Task to complete —
Nothing but an exact repetition of the entries should appear in the answer.

[Provided data Boundary: Start]

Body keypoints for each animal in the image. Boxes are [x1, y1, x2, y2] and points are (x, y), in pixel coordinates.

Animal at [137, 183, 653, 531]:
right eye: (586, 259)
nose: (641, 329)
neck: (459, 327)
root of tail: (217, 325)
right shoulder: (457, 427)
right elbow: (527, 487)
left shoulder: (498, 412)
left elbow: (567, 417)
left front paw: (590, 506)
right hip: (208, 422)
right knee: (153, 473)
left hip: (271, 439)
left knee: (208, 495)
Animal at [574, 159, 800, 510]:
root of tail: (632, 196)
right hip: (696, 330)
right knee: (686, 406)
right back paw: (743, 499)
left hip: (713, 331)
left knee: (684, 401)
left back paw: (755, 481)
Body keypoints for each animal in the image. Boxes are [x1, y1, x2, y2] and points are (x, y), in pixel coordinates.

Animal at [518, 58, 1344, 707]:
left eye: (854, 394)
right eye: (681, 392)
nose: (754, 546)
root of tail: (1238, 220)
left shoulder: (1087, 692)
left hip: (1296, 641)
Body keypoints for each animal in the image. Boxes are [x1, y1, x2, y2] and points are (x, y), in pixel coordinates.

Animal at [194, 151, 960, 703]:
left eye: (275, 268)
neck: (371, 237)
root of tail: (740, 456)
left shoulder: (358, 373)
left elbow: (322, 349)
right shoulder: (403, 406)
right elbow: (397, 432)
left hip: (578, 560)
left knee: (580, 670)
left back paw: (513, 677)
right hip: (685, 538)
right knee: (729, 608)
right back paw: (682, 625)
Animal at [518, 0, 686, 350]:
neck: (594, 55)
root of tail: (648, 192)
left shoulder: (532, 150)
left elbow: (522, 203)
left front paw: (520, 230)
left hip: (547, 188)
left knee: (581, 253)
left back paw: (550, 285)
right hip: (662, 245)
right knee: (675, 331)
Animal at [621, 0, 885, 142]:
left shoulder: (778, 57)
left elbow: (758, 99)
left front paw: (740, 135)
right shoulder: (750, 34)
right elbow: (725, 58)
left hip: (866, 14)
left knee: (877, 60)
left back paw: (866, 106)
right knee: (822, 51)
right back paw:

[Provided data Boundary: End]

Task answer —
Body keypoints for each animal in the image. Boxes are [x1, y1, x2, y2] and points are (x, y), in pixel coordinates.

Animal at [137, 183, 653, 531]:
right eye: (586, 259)
nose: (641, 329)
neck: (459, 327)
root of tail: (217, 325)
right shoulder: (457, 427)
right elbow: (527, 487)
left shoulder: (498, 412)
left elbow: (567, 417)
left front paw: (590, 506)
right hip: (208, 422)
right knee: (153, 473)
left hip: (271, 439)
left knee: (208, 495)
Animal at [574, 159, 800, 510]:
root of tail: (632, 196)
right hip: (696, 330)
right knee: (686, 406)
right back paw: (743, 499)
left hip: (713, 331)
left knee: (684, 401)
left back paw: (755, 481)
Body keypoints for each animal in the image. Boxes are [x1, y1, x2, y2] and points are (x, y), in pixel coordinates.

Animal at [518, 58, 1344, 707]:
left eye: (854, 394)
right eye: (681, 392)
nose: (754, 546)
root of tail: (1238, 220)
left shoulder: (1087, 692)
left hip: (1296, 641)
Body keypoints for each animal in the image. Boxes are [x1, y1, x2, y2] and points are (x, y), in pixel coordinates.

Animal at [194, 151, 960, 703]:
left eye: (275, 268)
neck: (371, 237)
root of tail: (740, 456)
left shoulder: (358, 373)
left elbow: (322, 349)
right shoulder: (403, 406)
right elbow: (397, 432)
left hip: (578, 560)
left knee: (580, 670)
left back paw: (513, 677)
right hip: (685, 538)
right knee: (729, 608)
right back paw: (682, 625)
Animal at [518, 0, 686, 350]:
neck: (594, 55)
root of tail: (648, 192)
left shoulder: (532, 150)
left elbow: (522, 203)
left front paw: (520, 230)
left hip: (547, 188)
left knee: (581, 253)
left back paw: (550, 285)
right hip: (662, 245)
right knee: (675, 331)
Animal at [621, 0, 885, 142]:
left shoulder: (778, 57)
left elbow: (758, 99)
left front paw: (740, 135)
right shoulder: (750, 34)
right elbow: (725, 58)
left hip: (866, 14)
left knee: (877, 60)
left back paw: (866, 106)
right knee: (822, 51)
right back paw:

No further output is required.